Berlin. Bisher stimmten Deutschtürken vorwiegend für die SPD, sowjetische Spätaussiedler für die CDU. In diesem Jahr dürfte sich das ändern.

Bei der Bundestagswahl am 24. September können 6,29 Millionen Deutsche mit Migrationshintergrund ihre Stimme abgeben – jeder zehnte Wahlberechtigte. Für die Parteien sind sie wichtige Wähler. Doch bei zwei der größten Migrantengruppen zeichnet sich ein Trend ab: Sowohl Deutschtürken als auch Russlanddeutsche wenden sich von den etablierten Parteien ab.

Im Fall der Deutschtürken liegt das auch an der Armenienresolution des Bundestages, der die Ermordung von Armeniern im Osmanischen Reich als Völkermord einstufte. „Die Armenienresolution und die weiteren Diskussionen über die Türkei seitdem haben viele Türkeistämmige gegen die deutschen Parteien aufgebracht“, sagt der Bundesvorsitzende der Türkischen Gemeinde in Deutschland, Gökay Sofuoglu. Bei vielen der 727 000 Wahlberechtigten mit türkischen Wurzeln zeichne sich ab, dass sie nicht wählen werden.

Schaden dürfte das vor allem der SPD. „Als Arbeitsmigranten wählten viele Türkeistämmige in Deutschland die SPD“, erklärt der Meinungsforscher Joachim Schulte. Das brachte ihr die Stimmen von bis zu 70 Prozent der Deutsch-türken ein. Eine Studie von Schultes Kommunikationsagentur „DATA4U“ zur politischen Einstellung von Migranten in Bayern zeigt für Deutschtürken andere Ergebnisse: Sie „stimmen aktuell mit allen Parteien besonders wenig überein“. Viele nähmen die deutsche Politik nur

über AKP-nahe türkische Medien wahr, sagt Schulte. „Sie haben daher kaum mehr Vertrauen in das deutsche Parteiensystem.“ Zwar gehe die Tendenz unter Deutschtürken nach wie vor zur SPD, so Schulte. „Doch sie wird in dieser Gruppe deutlich weniger Stimmen holen als in der Vergangenheit.“

Spätaussiedler wählen verstärkt die AfD

Auch die Grünen trifft die Türkeidebatte.
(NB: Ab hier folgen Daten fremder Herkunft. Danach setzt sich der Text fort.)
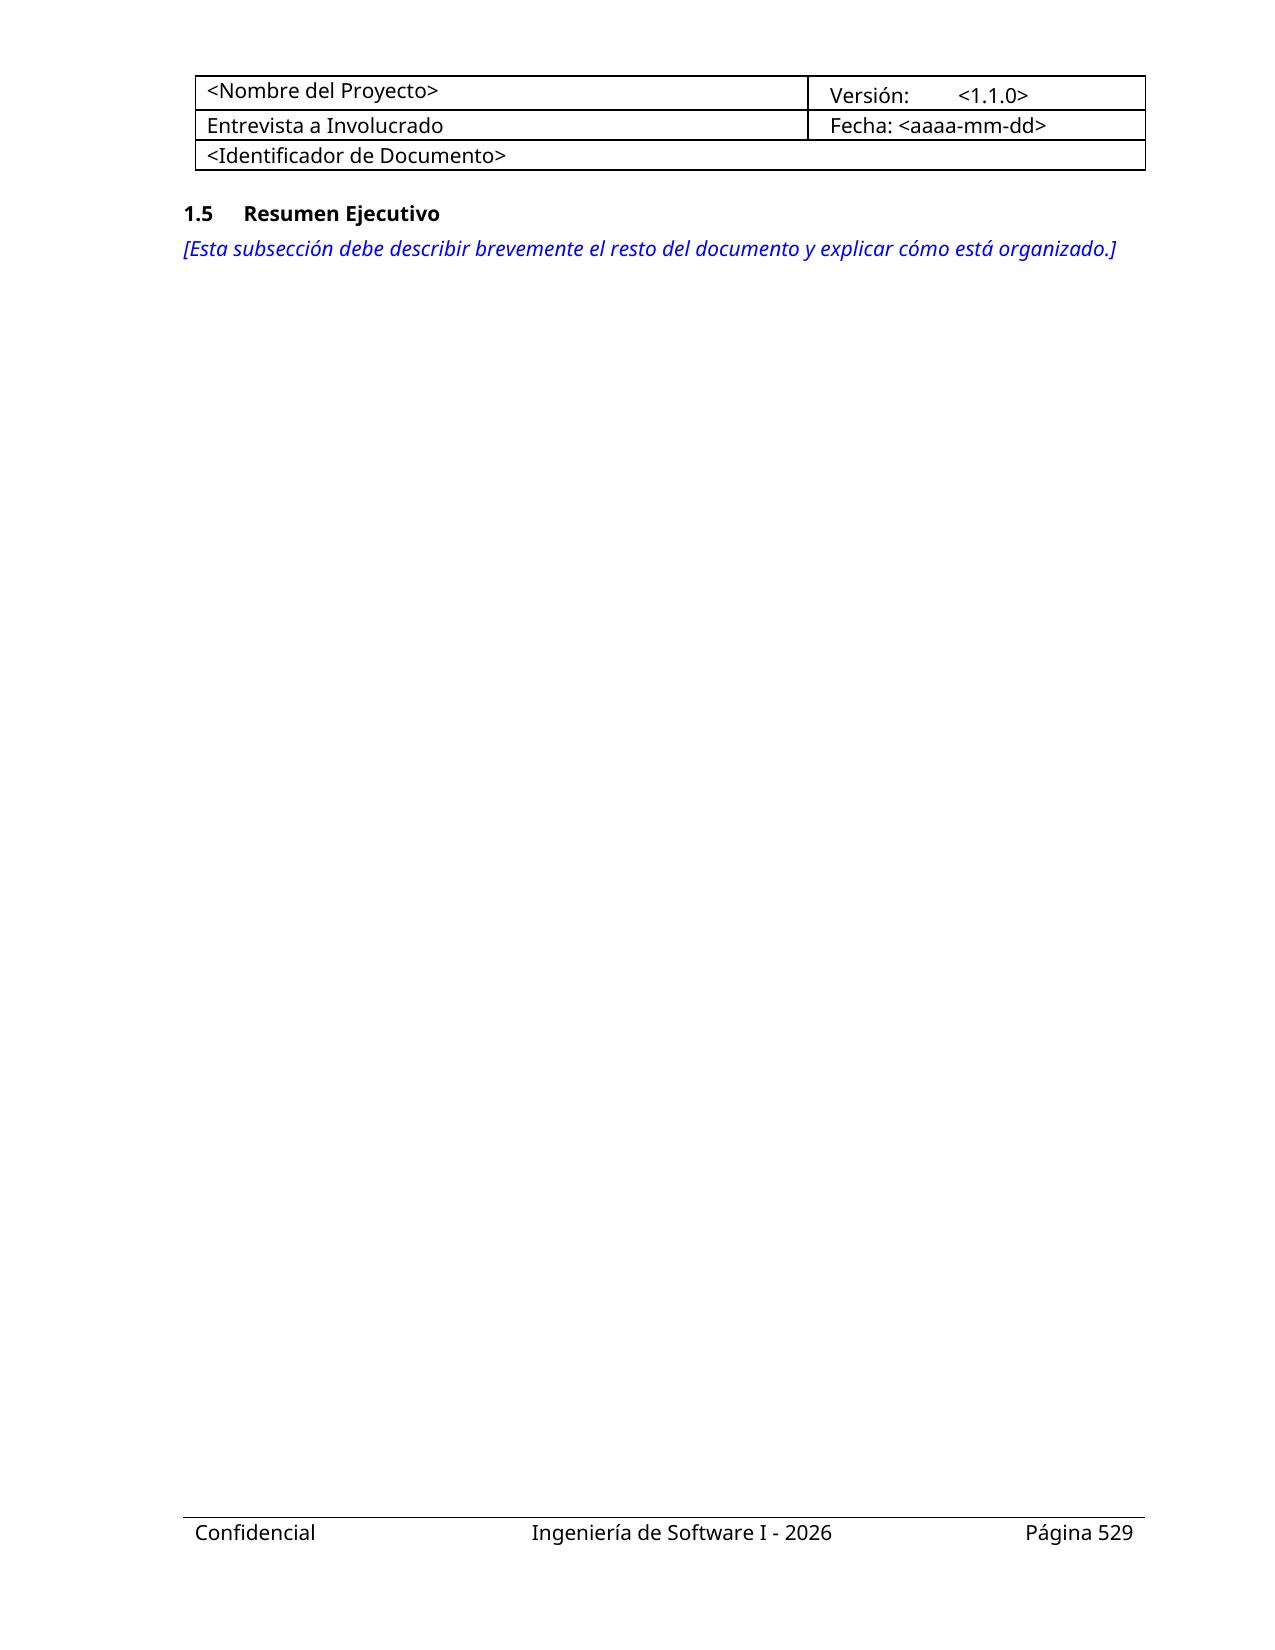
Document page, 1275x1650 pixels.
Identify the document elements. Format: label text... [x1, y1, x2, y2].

subtitle Resumen Ejecutivo [183, 199, 1125, 228]
text [Esta subsección debe describir brevemente el resto del documento y explicar cómo está organizado.] [183, 234, 1125, 262]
Sie profitierten lange

von ihrem integrationsfreundlichen Kurs und dem türkischstämmigen Vorsitzenden Cem Özdemir. Gerade der Parteichef schade den Grünen mit seinem Erdogan-kritischen Kurs heute eher, meint Schulte.

Die Union dürfte hingegen bei den Russlanddeutschen verlieren. Mit 1,96 Millionen Wahlberechtigten bilden Spätaussiedler aus der Sowjetunion, vor allem aus Russland und Kasachstan, die größte migrantische Wählergruppe. Ein Großteil wählte lange fast automatisch CDU und CSU. Helmut Kohl hieß sie in den 90er-Jahren in Deutschland willkommen. Mit ihren oft konservativen Werten fühlten sie sich in der Union zu Hause. Davon kann heute keine Rede mehr sein. Laut einer Studie des Sachverständigenrats deutscher Stiftungen für Integration und Migration zeigt sich unter Russlanddeutschen „ein regelrechter Einbruch“ in der Zustimmung zur Union.In der Umfrage lag sie zwar immer noch bei

45 Prozent, „der Anteil ist aber deutlich geringer als in allen früheren Befragungen“, heißt es. Und er dürfte weiter sinken. Immer mehr Spätaussiedler sehen ihre politische Heimat in der AfD. Bei

den Landtagswahlen in Berlin, Nordrhein-Westfalen und Baden-Württemberg erzielte die Partei in den Wahlkreisen, wo besonders viele Ex-Sowjetbürger leben, die höchsten Ergebnisse, mancherorts über 40 Prozent. „Unter den Russlanddeutschen gibt es eine stärkere Neigung zur AfD“, sagt der Kölner Sozialwissenschaftler Dennis Spies. „Ich schätze diese auf bis zu 20 Prozent.“

Mit seinem Duisburger Kollegen Achim Görres untersucht Spies das Wahlverhalten von Migranten. Wie die Rechtspopulisten teilten die Spätaussiedler traditionelle Werte. „Viele Russlanddeutsche sind sehr konservativ“, sagt Spies. Für Spätaussiedler aus Russland spiele auch der russlandfreundliche Kurs der AfD eine Rolle, sagt er. Nicht zuletzt habe die Flüchtlingskrise die Russlanddeutschen zur AfD getrieben.